Merujuk standar seperti yang ditunjuk dengan baik oleh orang-orang yang baru datang dari Jakarta itu. Aku seperti hendak cepat-cepat tinggal di Jakarta. Kerja di sana. Katakanlah bekerja sebagai kuli keyboard. Melanglang buana ke seantero negeri. Cari berita. Tulis. Terima gaji. Lalu uang gaji itu kupakai untuk bisa duduk takzim sampai harus menahan kencing dalam gedung bioskop. Atau dengan gaji itu aku bisa pergi ke kebun binatang. Ke Ragunan. Atau dengan gaji itu. Aku bisa ke Starbuck, Mc Donald's. Habis uang gaji. Kerja lagi. Habis perkara. Yang penting di Jakarta lengkap tempat menghibur diri.
Aceh bagaimana? Selamat bergelap-gelaplah ia dalam kesuntukannya. Bikin tempat hiburan seperti di Jakarta saja tidak becus. Negeri macam apa itu?
Posted from my blog with SteemPress : http://bookrak.kanotbu.com/betapa-suntuknya-orang-aceh/
Itu Negeri yang sangat sederhana..?
sederhana sekali memang.
Saya melihat Aceh suatu negeri yang damai sekarang, dan mereka tidak terlalu butuh tempat hiburan karena mereka memiliki pegangan yang teguh terhadap Agama yang di yakini
Yang ku baca dari tulisan ini adalah meupep-pep belaka.
Bioskop mana bioskop Hahaha.
Cit payah beu brat ta meu pep2 kali nyoe. Haha
Biarlah aku suntuk aja bg..😁
Aku tiap hari suntuk. Haha
Bukan berarti yang datang dari Jakarta itu adalah emas, bisa jadi najis. Terkadang mereka merasa iri dengan langit Aceh nan cerah yang tak ditemukan di Jakarta. Jika tingkat kecerdasan dan kemajuan diukur dengan itu semua, sungguh cilaka kita, hehehe
Tapi jakarta emang asik, kata banyak orang.

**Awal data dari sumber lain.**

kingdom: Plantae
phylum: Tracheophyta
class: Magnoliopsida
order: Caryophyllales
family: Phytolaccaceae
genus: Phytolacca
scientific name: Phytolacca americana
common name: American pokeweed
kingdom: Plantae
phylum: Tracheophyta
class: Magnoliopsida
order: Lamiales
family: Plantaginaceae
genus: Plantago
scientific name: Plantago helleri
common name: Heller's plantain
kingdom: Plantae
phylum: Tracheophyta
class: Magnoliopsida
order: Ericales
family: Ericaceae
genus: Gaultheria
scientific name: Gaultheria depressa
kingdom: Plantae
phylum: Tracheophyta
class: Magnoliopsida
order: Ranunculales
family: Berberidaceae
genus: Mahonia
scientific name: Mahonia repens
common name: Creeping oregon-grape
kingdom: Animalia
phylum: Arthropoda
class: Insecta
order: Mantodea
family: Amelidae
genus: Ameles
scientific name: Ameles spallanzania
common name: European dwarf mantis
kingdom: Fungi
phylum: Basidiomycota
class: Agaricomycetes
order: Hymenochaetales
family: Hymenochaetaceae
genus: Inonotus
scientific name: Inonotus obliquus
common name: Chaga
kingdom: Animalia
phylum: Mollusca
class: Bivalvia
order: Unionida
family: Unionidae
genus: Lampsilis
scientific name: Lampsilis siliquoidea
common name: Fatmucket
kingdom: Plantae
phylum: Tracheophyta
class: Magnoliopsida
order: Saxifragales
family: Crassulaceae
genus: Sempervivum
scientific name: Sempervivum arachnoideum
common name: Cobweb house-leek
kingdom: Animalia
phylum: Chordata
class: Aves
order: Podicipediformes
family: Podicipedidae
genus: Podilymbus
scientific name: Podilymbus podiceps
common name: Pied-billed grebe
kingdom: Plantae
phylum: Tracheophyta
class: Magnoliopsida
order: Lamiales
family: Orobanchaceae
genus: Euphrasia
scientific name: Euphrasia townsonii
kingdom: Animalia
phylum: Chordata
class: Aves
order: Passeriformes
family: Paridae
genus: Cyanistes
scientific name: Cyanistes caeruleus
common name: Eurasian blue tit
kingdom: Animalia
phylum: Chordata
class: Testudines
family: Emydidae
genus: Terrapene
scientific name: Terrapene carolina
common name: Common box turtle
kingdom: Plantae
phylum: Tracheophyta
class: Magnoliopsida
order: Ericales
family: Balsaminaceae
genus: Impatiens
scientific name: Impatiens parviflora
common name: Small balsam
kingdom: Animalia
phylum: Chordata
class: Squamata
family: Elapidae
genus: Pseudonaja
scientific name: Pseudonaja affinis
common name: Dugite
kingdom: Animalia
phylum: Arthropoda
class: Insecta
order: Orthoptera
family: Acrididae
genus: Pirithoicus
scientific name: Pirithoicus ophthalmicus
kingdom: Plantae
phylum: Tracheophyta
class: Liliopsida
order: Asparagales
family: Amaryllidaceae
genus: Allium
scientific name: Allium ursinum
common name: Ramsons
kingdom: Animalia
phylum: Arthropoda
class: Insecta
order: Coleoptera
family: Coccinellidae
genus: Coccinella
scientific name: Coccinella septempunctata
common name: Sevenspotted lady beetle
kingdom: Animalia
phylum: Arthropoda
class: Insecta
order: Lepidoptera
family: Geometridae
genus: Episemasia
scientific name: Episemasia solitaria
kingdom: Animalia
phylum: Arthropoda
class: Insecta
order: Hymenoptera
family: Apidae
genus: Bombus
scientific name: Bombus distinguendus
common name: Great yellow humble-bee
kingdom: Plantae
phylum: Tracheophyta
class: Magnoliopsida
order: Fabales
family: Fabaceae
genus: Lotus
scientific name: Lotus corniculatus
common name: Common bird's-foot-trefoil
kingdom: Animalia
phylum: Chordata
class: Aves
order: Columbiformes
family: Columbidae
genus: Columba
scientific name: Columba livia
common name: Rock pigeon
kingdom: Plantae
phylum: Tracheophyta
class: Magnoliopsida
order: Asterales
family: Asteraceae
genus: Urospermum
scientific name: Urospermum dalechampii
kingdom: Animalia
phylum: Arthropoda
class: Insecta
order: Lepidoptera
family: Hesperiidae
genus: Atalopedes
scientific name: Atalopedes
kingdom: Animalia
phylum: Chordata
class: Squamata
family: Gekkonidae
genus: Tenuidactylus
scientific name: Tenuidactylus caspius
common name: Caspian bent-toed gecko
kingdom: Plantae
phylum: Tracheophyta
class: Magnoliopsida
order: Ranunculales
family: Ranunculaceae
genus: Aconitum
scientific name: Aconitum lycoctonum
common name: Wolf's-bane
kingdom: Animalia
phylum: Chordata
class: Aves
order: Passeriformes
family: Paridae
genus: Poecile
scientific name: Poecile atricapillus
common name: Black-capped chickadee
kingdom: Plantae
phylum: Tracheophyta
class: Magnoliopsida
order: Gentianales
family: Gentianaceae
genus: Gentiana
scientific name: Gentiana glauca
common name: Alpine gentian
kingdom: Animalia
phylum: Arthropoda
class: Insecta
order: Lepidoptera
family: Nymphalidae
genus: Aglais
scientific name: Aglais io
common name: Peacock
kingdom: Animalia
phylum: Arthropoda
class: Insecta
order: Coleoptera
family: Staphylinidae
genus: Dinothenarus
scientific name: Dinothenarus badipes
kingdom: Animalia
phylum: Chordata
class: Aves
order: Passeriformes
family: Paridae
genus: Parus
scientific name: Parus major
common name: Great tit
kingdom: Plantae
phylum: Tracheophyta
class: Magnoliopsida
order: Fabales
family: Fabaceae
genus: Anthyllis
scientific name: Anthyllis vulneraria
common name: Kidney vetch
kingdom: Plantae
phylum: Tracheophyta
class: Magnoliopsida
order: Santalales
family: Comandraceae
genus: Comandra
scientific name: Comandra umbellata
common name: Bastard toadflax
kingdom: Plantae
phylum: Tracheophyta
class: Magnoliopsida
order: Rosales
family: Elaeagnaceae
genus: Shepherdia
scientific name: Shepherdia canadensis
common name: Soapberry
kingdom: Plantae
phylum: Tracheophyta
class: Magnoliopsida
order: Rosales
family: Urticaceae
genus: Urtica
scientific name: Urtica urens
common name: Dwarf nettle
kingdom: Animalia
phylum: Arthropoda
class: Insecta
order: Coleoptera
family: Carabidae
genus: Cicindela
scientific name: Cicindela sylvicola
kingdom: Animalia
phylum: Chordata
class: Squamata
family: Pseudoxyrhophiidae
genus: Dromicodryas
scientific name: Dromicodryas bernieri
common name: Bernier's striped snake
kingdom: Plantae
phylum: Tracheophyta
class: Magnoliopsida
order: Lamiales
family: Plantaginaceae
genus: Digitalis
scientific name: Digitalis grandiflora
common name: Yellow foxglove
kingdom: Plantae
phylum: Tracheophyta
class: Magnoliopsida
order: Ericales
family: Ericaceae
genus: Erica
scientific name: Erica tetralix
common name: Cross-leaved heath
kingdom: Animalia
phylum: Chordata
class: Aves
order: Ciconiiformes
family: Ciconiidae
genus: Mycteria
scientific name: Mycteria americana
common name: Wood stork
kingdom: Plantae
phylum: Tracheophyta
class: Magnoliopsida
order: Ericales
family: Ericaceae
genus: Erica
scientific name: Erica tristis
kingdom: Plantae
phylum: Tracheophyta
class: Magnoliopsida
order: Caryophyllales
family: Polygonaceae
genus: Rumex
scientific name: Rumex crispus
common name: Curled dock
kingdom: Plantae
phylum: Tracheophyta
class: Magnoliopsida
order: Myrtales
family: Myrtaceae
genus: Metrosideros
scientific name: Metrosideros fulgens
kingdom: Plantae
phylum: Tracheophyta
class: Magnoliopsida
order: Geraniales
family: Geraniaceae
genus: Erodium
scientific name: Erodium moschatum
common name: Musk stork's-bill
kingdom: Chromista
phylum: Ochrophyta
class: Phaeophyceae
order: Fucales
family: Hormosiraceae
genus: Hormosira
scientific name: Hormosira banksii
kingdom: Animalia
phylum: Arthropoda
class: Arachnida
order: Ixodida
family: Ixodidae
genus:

Kee kirim komentar sebentar sama anak tu.. orang Aceh kebun binatangnya seluas tanahnya. Macam ada aja di kampung dia tempat maen sama Gajah😄 di Jakarta mau menghibur diri aja musti keluar kota dan keluar duit nggak kira2, udah gitu imitasi semua. MGPTT that cara pikir dia, kupikir.. ini anak coba2 niru karl may tapi gagal menggambarkan poleksosbud Aceh😂😂😂 kasihan kita.
Jadi hana peu-peu, kak @cicisaja kon? Lon respon agak meunyet-nyet lage di ateuh nyan. Hehehe
Hahaha... lanjut ju, awak nyou di FB aleh peu2 ka ji peugot rencana 😂
negeri aneh hahahahhaha....nggak tahu dia kebun binatang ada di belakang Bivak Emperom, sampai-sampai si empunya tulisan ini sudah bisa meniru suara hewan langka.